Diplomatic efforts are intensifying as Israeli warplanes continue to pound southern Lebanon. The U.S. says it is working closely with European leaders and the U.N. Security Council to put an end to the fighting but insists an immediate ceasefire will not guarantee a lasting peace. Meanwhile, Americans public opinion appears split on how to end the nearly 4-week-old conflict.
The fighting between Hezbollah and Israel continues unabated across Lebanon's southern border.
But finding a way to end the conflict, which has killed more than 900 people in Lebanon and at least 68 in Israel has divided many in the international community. Some European and Arab countries have demanded an immediate ceasefire. Although the Bush administration agrees the fighting should end, it says any agreement on a ceasefire must include long-term solutions.

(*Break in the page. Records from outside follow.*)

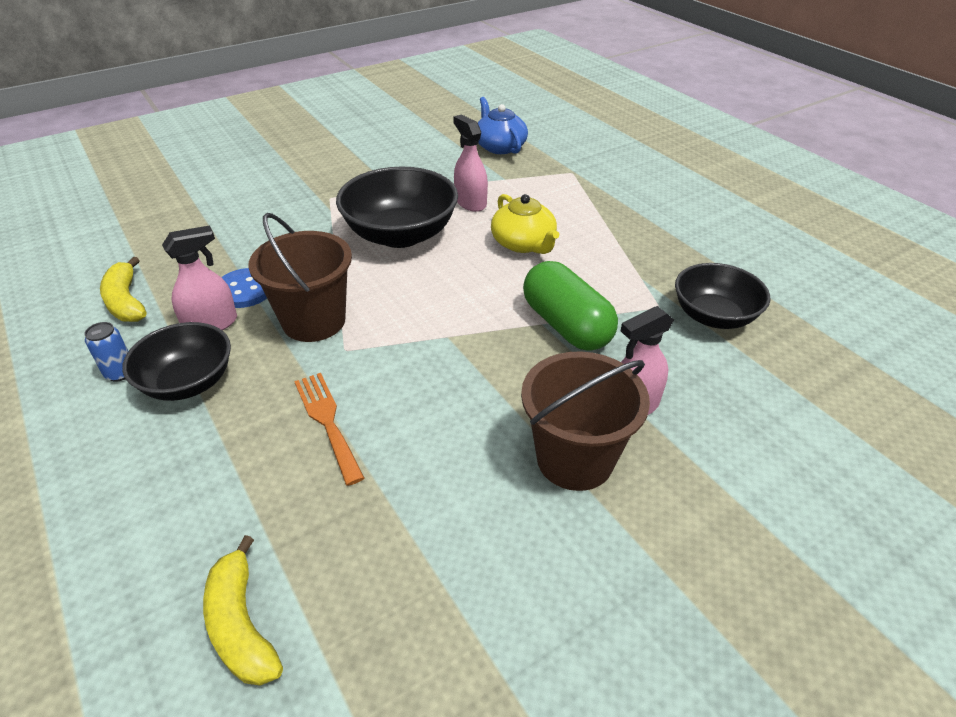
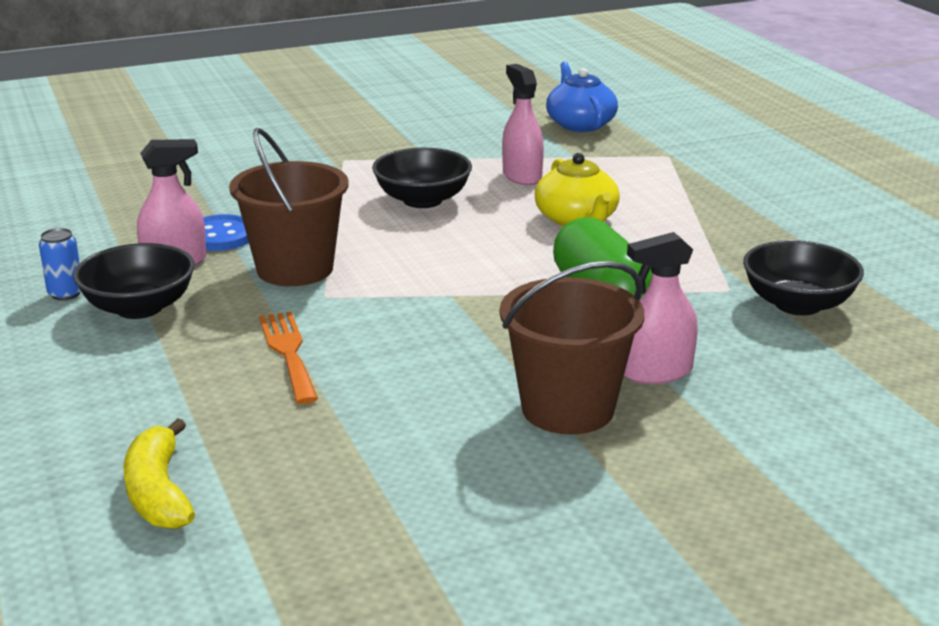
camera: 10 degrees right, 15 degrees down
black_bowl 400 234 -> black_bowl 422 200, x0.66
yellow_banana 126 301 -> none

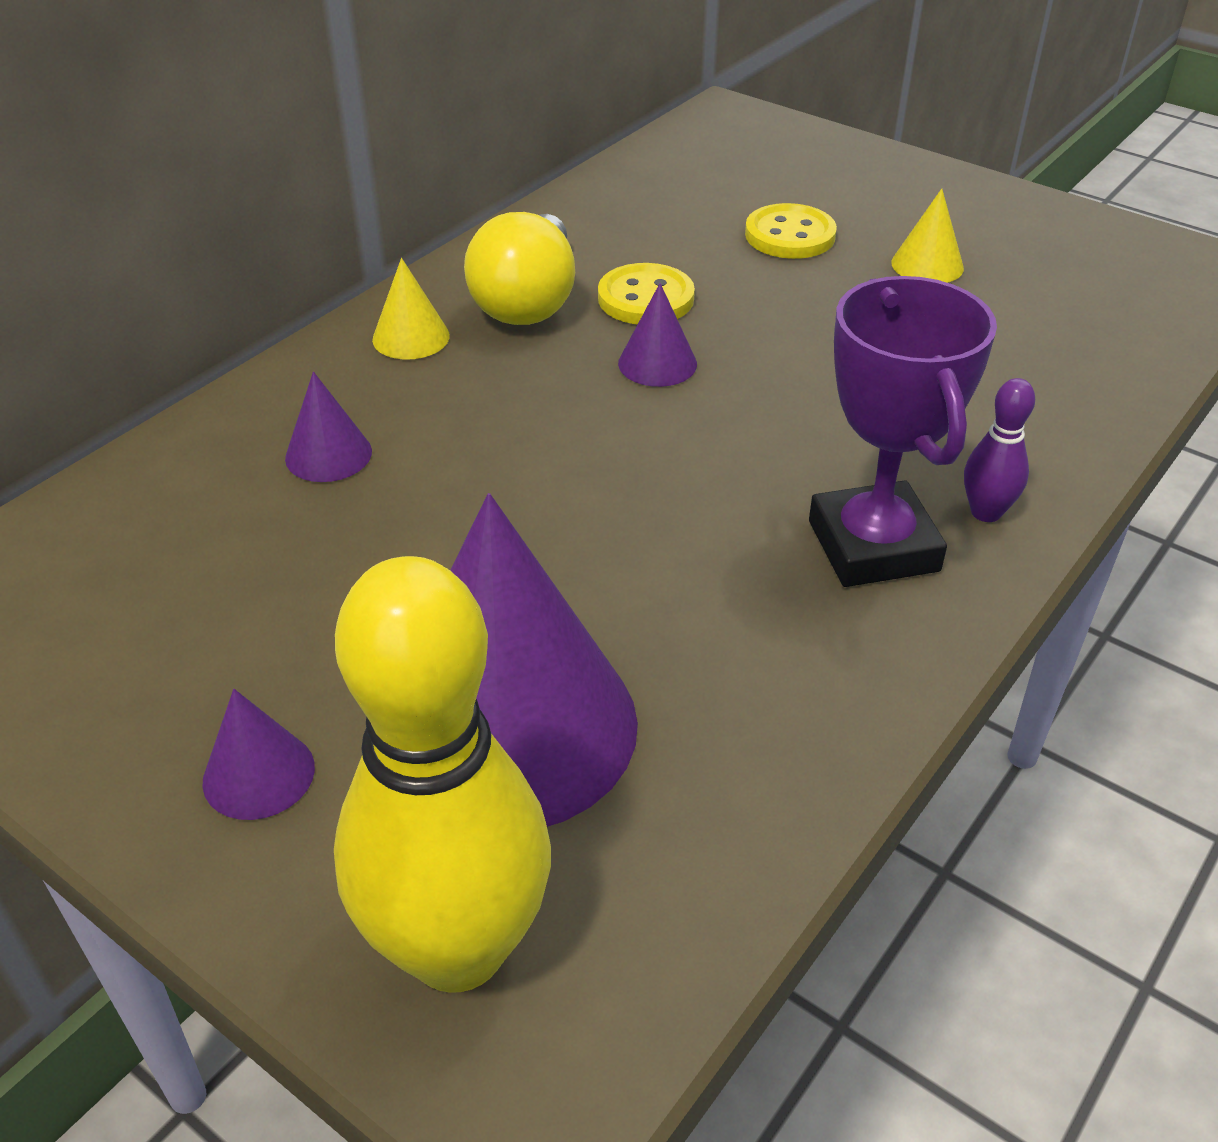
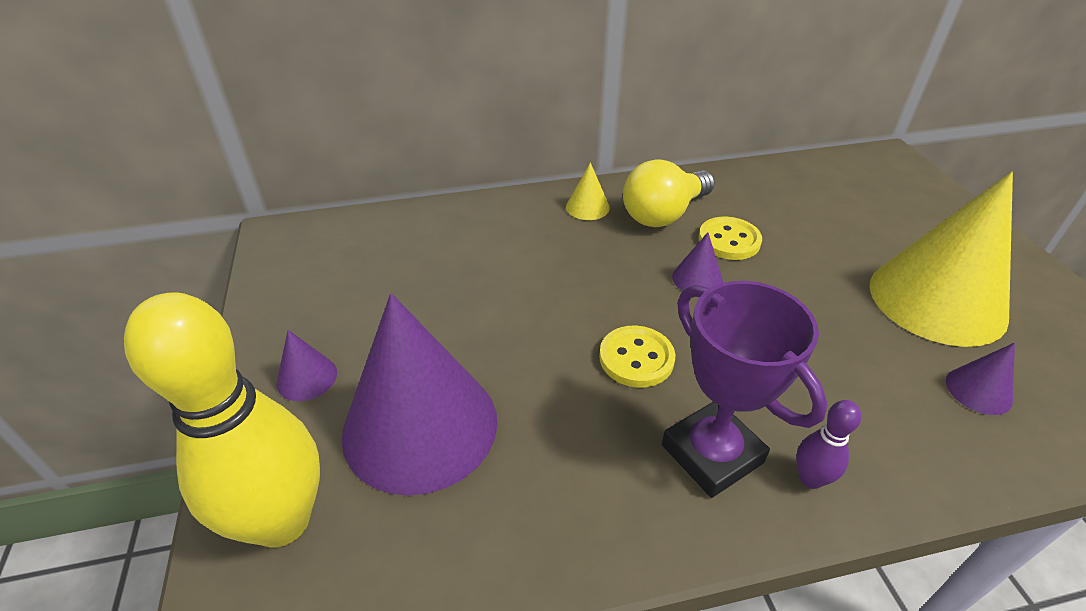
camera: 40 degrees right, 0 degrees up
yellow_cone 927 265 -> yellow_cone 937 300, x2.44
yellow_button 790 235 -> yellow_button 636 358, move
purple_trophy 873 546 -> purple_trophy 712 454, 60 degrees counterclockwise
purple_cone 328 454 -> purple_cone 978 390, move

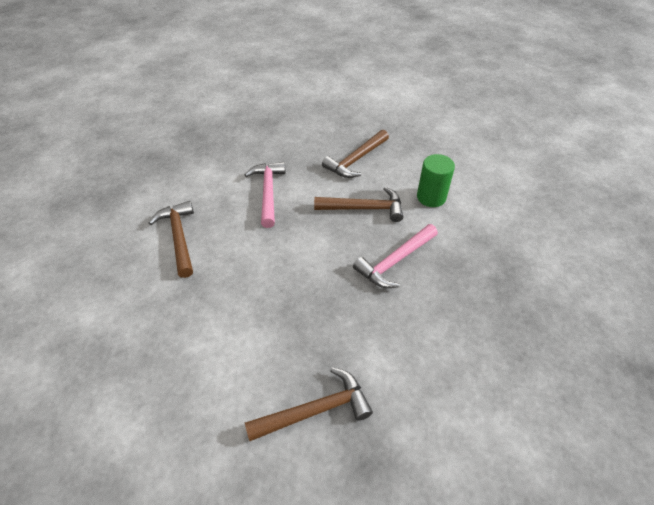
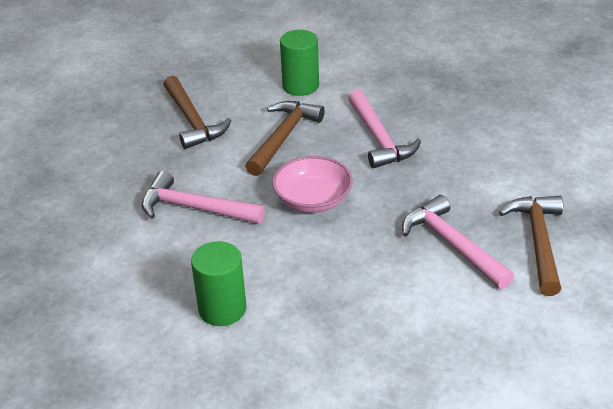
camera: 65 degrees left, 10 degrees down
brown_hammer 179 237 -> green_cylinder 222 309
none -> pink_bowl 313 200
none -> pink_hammer 452 245

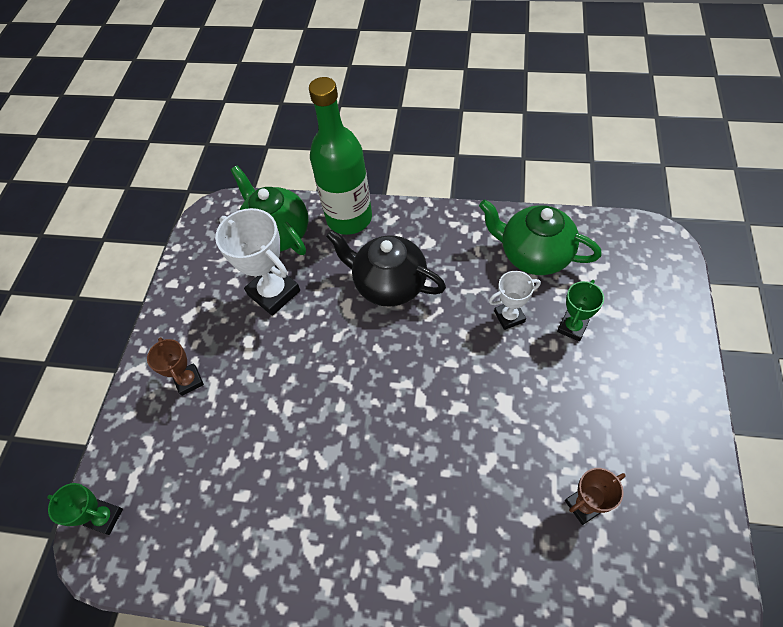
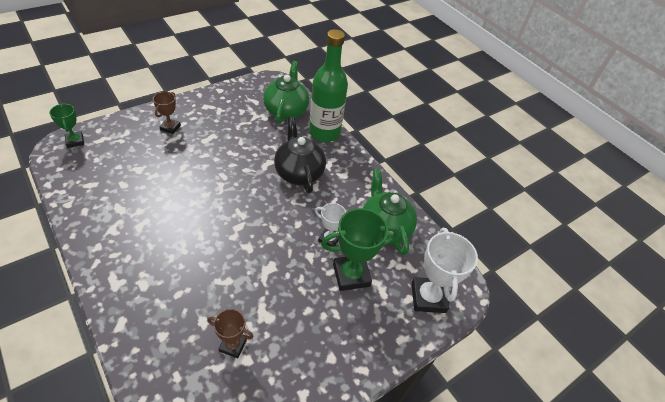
camera: 35 degrees right, 10 degrees down
white_trophy 273 293 -> white_trophy 428 297, move
green_trophy 572 327 -> green_trophy 351 275, x1.76

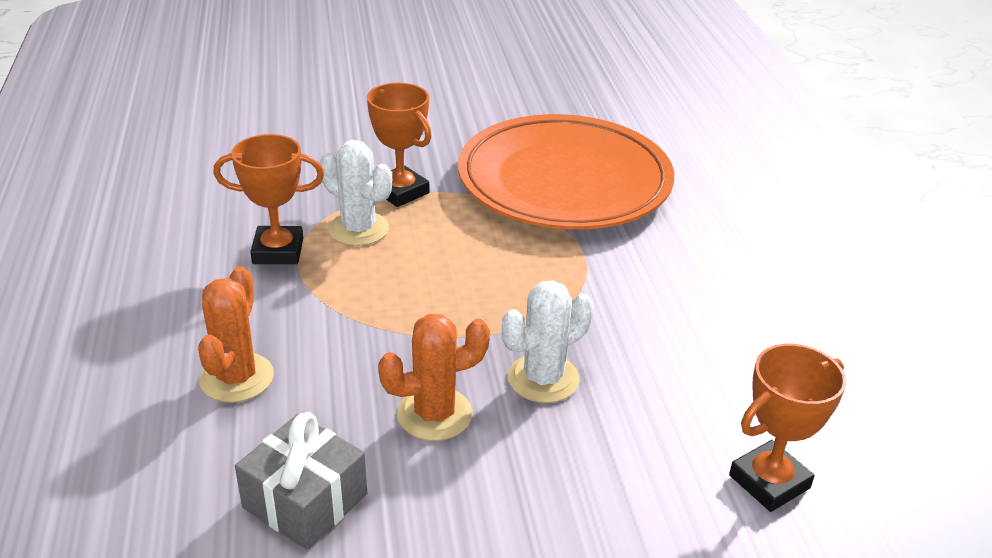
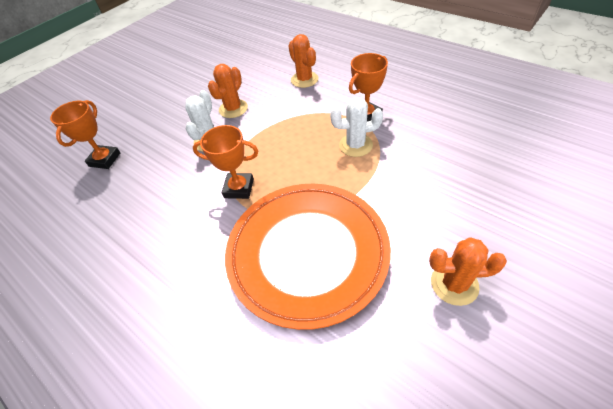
camera: 145 degrees right, 15 degrees up
orange_trophy 400 192 -> orange_trophy 239 188, move
grey_gift 305 501 -> none
none -> orange_cactus 454 284

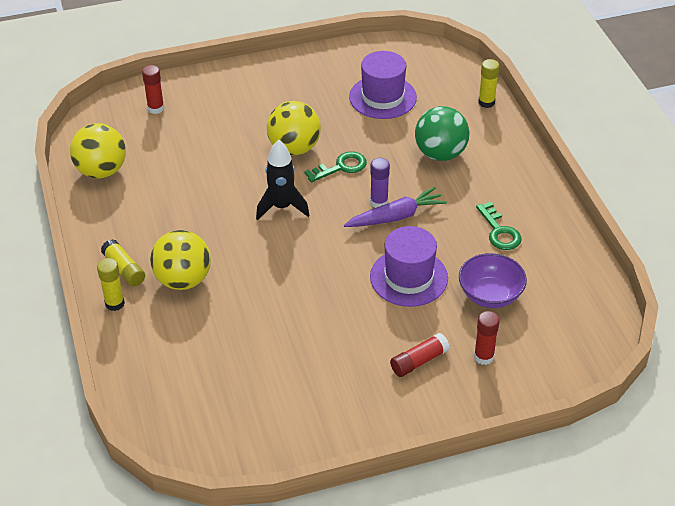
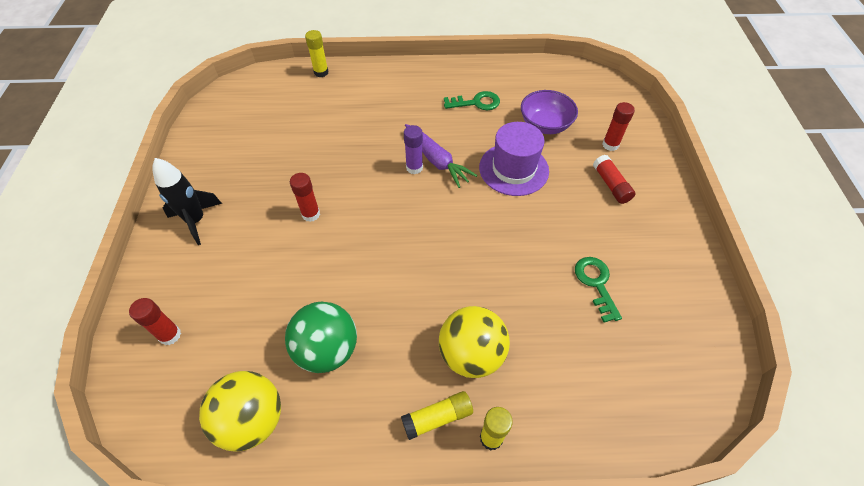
camera: 75 degrees left, 10 degrees up
purple_hat 382 97 -> none
yellow_ball 294 148 -> red_glue_stick 311 214
green_ball 440 154 -> green_ball 327 350, move
black_rocket 282 207 -> black_rocket 196 221, move
green_key 341 167 -> green_key 596 283, move
purple_carrot 396 216 -> purple_carrot 437 160, 150 degrees clockwise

At the National Mall in Washington DC, a random sampling of opinions suggests widely differing views.
"Anytime there is war that is bad and anytime we can negotiate peace, that is always better. So yes, a ceasefire would be a wonderful thing," said one woman.
"Right now, I believe we should let Israel take care of the Hezbollah threat to Israeli citizens,” said another person. “Once they get that taken care of, there should be a ceasefire between both parties, But not until then. Not until then, not until Israel has taken care of the threat against their country."
But a phone survey commissioned by the largest Islamic civil liberties group in the U.S. claims the majority of Americans want an end to the fighting. The Council on American-Islamic Relations says nearly 54 percent believe the U.S. should call for an immediate ceasefire. Parvez Ahmed is the council's chairman.
"The American public opinion is behind the ceasefire, there ought to be an immediate ceasefire at this point in time, to not only allow for humanitarian aid to reach people in that troubled region but also to work towards the just resolution of this 50-year conflict."
A similar survey by CNN shows only 44 percent of Americans believe Israel should agree to an immediate ceasefire.
Mohammed Nimer, the Council's research director hopes the surveys will encourage more discussion. "There is great room for debate on the overall US policy in the Middle East and that is what the American public opinion polled by an independent research firm told us."
U.S. Secretary of State Condoleezza Rice says the U.N. Security Council is close to reaching agreement on the terms of a permanent ceasefire but she says long-term peace in the region will require help from an international peacekeeping force to disarm Hezbollah militants.